## Stored entries
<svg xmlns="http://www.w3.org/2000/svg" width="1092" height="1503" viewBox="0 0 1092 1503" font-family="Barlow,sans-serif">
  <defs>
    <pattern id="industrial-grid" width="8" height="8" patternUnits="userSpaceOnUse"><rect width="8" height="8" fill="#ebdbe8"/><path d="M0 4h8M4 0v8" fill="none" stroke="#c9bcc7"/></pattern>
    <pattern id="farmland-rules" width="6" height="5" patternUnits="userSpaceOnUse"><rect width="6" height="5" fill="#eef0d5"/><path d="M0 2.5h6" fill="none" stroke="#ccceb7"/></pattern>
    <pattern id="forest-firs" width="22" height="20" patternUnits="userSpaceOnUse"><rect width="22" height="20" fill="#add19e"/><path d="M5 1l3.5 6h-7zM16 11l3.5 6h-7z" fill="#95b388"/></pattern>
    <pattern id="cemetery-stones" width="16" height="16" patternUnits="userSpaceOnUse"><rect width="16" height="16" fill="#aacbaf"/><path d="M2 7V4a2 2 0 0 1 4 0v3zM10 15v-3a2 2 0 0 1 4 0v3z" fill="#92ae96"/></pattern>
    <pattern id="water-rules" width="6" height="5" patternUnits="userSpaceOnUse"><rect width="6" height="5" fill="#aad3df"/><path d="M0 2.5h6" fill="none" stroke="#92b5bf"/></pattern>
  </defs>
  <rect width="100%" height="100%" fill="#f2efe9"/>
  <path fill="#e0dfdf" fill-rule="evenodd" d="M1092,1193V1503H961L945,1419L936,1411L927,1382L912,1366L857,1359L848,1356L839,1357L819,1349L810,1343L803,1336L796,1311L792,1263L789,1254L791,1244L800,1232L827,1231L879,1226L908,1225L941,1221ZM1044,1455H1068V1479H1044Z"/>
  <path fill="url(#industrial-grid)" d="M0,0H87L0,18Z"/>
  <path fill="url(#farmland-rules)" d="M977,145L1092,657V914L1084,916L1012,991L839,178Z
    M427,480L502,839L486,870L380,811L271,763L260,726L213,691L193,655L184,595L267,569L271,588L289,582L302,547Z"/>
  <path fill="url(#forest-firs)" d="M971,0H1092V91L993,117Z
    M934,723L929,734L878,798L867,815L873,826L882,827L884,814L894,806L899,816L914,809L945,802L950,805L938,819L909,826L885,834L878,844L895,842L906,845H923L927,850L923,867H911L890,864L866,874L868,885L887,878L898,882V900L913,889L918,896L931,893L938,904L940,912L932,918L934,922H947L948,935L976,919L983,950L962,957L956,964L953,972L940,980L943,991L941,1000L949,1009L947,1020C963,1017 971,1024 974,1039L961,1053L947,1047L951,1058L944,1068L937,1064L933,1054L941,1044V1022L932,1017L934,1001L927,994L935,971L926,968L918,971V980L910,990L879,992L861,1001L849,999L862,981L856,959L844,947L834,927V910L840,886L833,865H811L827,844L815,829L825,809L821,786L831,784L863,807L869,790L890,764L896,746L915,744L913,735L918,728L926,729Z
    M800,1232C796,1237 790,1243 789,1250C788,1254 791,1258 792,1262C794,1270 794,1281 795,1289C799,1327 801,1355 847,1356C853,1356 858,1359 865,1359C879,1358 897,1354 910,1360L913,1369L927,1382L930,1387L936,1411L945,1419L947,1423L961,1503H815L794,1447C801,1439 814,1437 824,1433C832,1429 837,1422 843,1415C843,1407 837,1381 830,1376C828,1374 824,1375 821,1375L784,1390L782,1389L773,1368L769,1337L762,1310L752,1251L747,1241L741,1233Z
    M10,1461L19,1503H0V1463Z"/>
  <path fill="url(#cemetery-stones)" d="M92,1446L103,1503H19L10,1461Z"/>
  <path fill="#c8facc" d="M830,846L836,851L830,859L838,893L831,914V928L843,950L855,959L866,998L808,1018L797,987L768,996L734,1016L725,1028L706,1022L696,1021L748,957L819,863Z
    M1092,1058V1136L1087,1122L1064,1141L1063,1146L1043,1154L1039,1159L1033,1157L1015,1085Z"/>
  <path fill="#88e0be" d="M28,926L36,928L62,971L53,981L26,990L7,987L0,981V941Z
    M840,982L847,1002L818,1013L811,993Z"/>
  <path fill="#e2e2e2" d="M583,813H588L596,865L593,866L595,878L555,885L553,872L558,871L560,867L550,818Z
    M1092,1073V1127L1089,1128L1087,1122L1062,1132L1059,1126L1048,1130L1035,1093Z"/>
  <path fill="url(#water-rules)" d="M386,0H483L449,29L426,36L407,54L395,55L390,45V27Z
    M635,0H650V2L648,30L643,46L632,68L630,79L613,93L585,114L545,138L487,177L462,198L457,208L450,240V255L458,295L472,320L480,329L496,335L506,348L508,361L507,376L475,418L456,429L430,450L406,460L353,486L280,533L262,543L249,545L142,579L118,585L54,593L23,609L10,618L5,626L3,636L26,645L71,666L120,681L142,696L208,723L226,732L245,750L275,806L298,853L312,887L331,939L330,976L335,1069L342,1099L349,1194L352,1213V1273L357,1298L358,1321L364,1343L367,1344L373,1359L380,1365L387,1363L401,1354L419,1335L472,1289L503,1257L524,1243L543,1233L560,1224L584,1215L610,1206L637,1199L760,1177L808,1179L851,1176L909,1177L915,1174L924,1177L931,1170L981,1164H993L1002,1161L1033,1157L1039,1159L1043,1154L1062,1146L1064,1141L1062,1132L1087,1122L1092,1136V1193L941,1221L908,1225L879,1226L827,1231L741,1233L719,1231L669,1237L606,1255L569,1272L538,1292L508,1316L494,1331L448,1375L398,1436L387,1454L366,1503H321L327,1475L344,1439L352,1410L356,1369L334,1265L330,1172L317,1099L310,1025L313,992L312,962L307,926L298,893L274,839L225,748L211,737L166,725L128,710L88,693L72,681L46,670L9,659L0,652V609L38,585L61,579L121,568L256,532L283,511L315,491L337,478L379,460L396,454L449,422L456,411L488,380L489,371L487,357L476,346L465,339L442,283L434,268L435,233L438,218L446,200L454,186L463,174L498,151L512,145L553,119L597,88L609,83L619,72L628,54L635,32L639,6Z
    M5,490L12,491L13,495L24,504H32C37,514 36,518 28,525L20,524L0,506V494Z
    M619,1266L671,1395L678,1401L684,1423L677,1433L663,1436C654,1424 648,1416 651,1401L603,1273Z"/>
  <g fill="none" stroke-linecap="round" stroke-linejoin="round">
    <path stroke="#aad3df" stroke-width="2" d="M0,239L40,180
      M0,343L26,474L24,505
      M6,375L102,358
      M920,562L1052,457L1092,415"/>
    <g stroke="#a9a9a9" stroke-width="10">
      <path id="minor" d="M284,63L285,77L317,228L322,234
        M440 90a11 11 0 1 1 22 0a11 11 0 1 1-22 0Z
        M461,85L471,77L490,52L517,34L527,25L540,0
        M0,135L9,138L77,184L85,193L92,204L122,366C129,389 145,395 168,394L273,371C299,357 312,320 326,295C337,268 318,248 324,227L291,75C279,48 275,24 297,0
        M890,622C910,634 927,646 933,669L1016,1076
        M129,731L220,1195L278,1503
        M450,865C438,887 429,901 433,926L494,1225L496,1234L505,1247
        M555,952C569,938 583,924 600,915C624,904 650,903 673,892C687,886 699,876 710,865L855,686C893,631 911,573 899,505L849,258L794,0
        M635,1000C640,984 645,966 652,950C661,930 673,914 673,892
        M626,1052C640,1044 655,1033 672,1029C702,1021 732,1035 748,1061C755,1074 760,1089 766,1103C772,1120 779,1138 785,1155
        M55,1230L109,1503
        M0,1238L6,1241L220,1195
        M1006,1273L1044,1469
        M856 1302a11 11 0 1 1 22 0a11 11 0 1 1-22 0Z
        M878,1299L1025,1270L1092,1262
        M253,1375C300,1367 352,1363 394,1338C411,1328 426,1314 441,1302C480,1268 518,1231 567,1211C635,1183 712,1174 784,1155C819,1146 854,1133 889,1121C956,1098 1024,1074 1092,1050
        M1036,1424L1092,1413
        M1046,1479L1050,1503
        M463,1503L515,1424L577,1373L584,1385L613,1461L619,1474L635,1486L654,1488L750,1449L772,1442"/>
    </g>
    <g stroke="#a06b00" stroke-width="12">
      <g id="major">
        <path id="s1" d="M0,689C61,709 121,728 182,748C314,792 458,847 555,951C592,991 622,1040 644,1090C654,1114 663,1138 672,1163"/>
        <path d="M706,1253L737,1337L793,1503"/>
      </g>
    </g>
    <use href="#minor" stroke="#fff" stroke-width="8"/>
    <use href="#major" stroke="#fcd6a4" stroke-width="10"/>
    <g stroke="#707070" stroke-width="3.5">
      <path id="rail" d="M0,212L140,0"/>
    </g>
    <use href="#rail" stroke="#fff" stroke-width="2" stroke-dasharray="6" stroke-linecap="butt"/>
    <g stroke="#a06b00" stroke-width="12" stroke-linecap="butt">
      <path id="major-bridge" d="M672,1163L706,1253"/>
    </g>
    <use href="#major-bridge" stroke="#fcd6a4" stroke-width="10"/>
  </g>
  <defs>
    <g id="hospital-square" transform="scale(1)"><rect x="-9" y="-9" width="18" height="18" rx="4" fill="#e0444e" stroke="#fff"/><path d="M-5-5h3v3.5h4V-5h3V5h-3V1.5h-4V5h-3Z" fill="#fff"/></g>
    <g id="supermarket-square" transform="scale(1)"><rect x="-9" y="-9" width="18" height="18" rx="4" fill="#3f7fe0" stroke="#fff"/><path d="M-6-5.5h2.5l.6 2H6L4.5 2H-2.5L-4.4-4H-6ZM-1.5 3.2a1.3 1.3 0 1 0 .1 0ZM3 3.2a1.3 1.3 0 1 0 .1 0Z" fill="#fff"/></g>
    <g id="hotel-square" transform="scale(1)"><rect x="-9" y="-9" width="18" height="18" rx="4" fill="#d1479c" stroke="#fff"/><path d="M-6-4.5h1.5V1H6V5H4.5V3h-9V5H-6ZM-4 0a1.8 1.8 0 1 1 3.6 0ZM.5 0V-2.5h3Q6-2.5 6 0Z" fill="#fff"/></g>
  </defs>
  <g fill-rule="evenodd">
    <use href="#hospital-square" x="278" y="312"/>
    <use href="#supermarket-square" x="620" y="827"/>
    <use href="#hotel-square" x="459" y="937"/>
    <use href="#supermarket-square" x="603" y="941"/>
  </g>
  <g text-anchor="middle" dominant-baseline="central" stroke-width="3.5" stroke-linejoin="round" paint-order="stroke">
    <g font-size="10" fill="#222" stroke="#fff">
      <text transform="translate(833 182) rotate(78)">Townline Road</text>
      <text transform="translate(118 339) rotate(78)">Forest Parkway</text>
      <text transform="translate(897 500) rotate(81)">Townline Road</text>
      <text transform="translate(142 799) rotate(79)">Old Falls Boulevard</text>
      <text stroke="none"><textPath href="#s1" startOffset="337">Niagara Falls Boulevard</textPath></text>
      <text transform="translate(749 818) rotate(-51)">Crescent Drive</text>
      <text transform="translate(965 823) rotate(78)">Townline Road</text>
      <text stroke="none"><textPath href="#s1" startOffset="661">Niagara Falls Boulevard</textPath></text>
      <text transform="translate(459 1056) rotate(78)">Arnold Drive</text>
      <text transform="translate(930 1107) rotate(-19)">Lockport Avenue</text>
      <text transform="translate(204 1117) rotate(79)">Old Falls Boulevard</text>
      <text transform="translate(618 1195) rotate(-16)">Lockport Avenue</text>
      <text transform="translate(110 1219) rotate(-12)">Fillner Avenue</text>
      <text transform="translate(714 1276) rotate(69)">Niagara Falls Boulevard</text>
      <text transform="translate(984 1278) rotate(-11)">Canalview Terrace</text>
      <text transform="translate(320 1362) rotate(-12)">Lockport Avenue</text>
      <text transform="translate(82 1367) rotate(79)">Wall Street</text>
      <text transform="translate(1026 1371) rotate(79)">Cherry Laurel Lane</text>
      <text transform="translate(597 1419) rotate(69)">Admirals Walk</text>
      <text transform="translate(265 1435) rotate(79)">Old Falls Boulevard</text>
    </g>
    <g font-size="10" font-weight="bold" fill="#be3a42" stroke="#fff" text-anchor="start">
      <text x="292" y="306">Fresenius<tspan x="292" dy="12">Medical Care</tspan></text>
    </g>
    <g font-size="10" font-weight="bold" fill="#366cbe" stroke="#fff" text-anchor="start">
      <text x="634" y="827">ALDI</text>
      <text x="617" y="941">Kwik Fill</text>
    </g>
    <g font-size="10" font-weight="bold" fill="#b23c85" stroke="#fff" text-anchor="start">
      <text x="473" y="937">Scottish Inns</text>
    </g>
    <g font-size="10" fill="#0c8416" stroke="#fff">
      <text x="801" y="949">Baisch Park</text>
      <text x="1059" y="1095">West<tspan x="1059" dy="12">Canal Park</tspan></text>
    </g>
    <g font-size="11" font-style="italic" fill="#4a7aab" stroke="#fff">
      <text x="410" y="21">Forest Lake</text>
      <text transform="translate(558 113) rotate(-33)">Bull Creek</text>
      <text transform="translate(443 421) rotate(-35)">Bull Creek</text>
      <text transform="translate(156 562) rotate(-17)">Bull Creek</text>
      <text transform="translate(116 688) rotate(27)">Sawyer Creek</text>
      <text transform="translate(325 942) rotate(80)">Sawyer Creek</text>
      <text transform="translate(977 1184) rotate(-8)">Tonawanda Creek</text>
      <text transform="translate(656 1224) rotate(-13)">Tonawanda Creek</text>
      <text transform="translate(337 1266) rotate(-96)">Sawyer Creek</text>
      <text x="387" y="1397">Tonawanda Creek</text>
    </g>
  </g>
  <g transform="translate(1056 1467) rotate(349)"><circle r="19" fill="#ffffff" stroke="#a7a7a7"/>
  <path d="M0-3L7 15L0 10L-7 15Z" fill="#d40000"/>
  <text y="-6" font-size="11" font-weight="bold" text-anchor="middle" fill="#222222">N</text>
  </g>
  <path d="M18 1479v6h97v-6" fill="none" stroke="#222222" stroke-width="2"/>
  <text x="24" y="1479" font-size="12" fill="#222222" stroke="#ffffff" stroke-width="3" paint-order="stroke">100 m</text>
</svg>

--

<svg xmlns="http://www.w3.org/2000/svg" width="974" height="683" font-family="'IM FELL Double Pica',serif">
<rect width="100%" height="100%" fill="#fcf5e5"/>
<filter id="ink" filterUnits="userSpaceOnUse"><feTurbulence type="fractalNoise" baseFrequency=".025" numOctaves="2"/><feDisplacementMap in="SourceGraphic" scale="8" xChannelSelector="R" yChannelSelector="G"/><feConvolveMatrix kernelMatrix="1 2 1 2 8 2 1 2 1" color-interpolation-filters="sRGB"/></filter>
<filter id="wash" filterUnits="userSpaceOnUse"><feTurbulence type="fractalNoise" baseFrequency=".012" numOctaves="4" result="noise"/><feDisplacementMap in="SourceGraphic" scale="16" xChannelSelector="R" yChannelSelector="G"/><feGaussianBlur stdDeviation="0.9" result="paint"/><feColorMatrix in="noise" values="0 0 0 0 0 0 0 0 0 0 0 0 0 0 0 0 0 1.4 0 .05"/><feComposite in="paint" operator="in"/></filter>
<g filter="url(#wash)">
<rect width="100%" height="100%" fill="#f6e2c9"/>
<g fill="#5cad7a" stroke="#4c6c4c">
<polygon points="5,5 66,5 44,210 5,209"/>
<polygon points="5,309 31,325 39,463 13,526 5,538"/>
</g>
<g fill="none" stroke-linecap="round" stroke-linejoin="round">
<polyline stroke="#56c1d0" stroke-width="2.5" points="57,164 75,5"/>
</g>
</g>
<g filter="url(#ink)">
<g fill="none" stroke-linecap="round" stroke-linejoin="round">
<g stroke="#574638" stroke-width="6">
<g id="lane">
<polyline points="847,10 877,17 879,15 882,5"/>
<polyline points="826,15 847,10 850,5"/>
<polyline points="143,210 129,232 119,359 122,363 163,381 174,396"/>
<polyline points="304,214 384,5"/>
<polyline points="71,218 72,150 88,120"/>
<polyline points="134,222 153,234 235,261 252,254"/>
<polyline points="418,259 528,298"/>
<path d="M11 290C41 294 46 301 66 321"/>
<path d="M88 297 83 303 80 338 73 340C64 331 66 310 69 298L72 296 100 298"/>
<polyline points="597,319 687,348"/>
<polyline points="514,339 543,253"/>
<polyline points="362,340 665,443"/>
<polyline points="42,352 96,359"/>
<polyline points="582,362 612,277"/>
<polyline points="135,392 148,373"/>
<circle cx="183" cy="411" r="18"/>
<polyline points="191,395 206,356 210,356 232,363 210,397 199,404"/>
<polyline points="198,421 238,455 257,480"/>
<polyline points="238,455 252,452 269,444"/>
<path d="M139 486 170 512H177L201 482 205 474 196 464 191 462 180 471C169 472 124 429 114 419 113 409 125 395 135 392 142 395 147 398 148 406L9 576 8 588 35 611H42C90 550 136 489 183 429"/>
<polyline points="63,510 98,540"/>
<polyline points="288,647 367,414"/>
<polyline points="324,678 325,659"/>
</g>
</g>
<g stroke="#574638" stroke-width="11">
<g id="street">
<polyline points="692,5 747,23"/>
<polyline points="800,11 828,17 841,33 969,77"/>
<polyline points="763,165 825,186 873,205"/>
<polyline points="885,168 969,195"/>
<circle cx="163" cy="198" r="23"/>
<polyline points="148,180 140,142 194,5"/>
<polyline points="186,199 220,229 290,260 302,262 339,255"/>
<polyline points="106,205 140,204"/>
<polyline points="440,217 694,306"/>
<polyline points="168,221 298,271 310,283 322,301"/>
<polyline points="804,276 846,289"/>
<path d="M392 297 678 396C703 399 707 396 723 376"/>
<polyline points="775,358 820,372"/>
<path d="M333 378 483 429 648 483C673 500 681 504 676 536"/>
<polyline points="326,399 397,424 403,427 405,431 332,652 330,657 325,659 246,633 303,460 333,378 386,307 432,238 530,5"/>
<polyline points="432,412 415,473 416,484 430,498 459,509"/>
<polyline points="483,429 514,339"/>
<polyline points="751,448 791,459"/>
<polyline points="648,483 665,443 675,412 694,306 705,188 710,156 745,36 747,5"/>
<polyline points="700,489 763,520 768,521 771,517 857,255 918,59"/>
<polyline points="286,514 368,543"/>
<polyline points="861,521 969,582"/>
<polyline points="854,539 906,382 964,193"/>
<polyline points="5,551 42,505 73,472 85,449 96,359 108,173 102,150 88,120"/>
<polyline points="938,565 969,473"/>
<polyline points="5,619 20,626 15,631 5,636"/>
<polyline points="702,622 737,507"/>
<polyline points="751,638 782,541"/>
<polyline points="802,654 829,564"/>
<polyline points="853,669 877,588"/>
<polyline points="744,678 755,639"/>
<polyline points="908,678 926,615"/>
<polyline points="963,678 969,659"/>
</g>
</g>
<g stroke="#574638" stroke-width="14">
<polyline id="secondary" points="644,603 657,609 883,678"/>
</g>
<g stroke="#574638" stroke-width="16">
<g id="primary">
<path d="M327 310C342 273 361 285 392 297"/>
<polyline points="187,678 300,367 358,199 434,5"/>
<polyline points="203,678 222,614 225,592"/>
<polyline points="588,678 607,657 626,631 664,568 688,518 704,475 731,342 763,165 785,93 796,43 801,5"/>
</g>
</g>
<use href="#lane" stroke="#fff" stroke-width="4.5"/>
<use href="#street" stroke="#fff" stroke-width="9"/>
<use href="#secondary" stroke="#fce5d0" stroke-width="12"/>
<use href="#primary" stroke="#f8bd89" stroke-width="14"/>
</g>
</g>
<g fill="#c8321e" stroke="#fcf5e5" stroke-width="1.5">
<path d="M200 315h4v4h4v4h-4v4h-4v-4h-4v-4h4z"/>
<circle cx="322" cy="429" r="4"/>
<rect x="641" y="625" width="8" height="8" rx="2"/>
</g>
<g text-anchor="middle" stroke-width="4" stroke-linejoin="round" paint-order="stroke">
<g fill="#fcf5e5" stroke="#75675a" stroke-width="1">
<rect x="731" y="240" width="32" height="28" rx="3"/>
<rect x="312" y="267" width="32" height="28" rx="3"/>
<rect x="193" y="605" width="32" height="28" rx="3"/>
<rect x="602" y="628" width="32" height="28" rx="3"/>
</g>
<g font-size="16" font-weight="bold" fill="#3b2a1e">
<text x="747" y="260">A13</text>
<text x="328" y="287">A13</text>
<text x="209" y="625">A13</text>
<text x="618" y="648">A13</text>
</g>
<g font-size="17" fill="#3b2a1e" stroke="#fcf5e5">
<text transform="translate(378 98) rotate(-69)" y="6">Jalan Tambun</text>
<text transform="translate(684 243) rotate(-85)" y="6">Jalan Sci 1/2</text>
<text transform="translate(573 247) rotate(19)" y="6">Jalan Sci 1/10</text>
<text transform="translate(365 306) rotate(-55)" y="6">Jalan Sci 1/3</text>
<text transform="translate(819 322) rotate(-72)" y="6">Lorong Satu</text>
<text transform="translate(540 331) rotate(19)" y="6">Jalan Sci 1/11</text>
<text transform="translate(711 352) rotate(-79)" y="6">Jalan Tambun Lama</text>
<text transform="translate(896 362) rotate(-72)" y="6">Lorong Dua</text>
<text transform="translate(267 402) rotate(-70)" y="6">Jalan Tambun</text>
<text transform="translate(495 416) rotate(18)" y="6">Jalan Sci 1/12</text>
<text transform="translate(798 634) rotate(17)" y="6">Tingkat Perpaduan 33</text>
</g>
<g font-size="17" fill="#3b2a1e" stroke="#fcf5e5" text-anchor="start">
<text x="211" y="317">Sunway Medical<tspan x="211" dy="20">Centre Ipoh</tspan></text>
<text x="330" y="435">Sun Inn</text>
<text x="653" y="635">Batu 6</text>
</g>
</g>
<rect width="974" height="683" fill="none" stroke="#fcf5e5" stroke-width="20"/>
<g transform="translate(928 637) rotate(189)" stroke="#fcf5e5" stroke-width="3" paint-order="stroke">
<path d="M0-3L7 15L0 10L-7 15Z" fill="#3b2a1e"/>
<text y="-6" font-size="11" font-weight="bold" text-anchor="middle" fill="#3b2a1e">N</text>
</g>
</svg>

## ABOUT THIS TASK
Could you find each line in the entries that contains the string "xChannelSelector" and copy it?

## TASK RESPONSE
<filter id="ink" filterUnits="userSpaceOnUse"><feTurbulence type="fractalNoise" baseFrequency=".025" numOctaves="2"/><feDisplacementMap in="SourceGraphic" scale="8" xChannelSelector="R" yChannelSelector="G"/><feConvolveMatrix kernelMatrix="1 2 1 2 8 2 1 2 1" color-interpolation-filters="sRGB"/></filter>
<filter id="wash" filterUnits="userSpaceOnUse"><feTurbulence type="fractalNoise" baseFrequency=".012" numOctaves="4" result="noise"/><feDisplacementMap in="SourceGraphic" scale="16" xChannelSelector="R" yChannelSelector="G"/><feGaussianBlur stdDeviation="0.9" result="paint"/><feColorMatrix in="noise" values="0 0 0 0 0 0 0 0 0 0 0 0 0 0 0 0 0 1.4 0 .05"/><feComposite in="paint" operator="in"/></filter>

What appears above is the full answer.